Named entity dictionaries
.csv
files are named entity dictionaries.Named entity dictionaries are used for processing multiple named entities via patterns.
A named entity is a word or a phrase that distinguishes an object or a phenomenon among other objects or phenomena of a similar type. These can be names of cities, countries, currencies.
Dictionary structure
Dictionaries are specified in files with the .csv
extension, where every line follows the following format:
id; name; value
ID
The entity identifier.
Name
A name or a phrase designating the entity.
When you import the dictionary to the script, the bot will recognize the entity in requests containing one of the possible synonyms.
Value
The data associated with the entity.
The data may be represented by a string without quotes or a JavaScript object. Here you can add any relevant information in order to access it from the script.
Example
For example, here is a fragment of a dictionary of proper names:
150;John, Johnny;{"name": "John", "sex": "m"}
151;Jane;{"name": "Jane", "sex": "f"}
152;Jennifer, Jenniffer;{"name": "Jennifer", "sex": "f"}
153;Joaquin;{"name": "Joaquin", "sex": "m"}
Importing a dictionary
Dictionaries can be imported via the require
tag. Specify the path to the file, as well as the values of the name
and var
parameters:
require: dicts/names.csv
name = Names
var = $Names
Dictionary name
The dictionary name, specified after name
, is used for defining a named entity which uses the dictionary:
patterns:
$name = $entity<Names>
Variable name
The variable name var
is used for accessing the dictionary contents directly from script snippets, converters in particular.

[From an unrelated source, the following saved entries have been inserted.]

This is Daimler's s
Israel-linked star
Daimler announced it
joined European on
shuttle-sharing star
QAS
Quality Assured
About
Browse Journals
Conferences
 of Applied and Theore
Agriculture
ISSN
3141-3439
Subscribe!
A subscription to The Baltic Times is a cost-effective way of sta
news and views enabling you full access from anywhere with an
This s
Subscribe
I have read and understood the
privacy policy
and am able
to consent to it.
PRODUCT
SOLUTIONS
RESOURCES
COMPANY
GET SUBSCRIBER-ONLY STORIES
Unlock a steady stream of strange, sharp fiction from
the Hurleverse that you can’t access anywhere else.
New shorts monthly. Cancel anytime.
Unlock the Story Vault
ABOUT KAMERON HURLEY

For example, if we pass the $Names
variable into the log
function, an object with the following structure will be printed into the log:
{
"150": {
"id": "150",
"alternameNames": [
"John",
"Johnny"
],
"value": {
"name": "John",
"sex": "m"
}
},
"151": {
// ...
}
}
Morphologic variance
By default, entity synonyms are recognized in all their morphologic forms. For example, consider the following dictionary of programming languages:
1;Python;{"developers": ["Guido van Rossum"], "date_appeared": 1991}
2;Go;{"developers": ["Robert Griesemer", "Rob Pike", "Ken Thompson"], "date_appeared": 1995}
The entity using this dictionary will match the languages in all morphological forms, including pythons, as well as went.
If such behavior is undesirable, you can specify an additional strict
parameter when importing the dictionary:
require: dicts/languages.csv
name = Language
var = $Language
strict = true
With this parameter on, synonyms will only be recognized in the forms they have in the dictionary.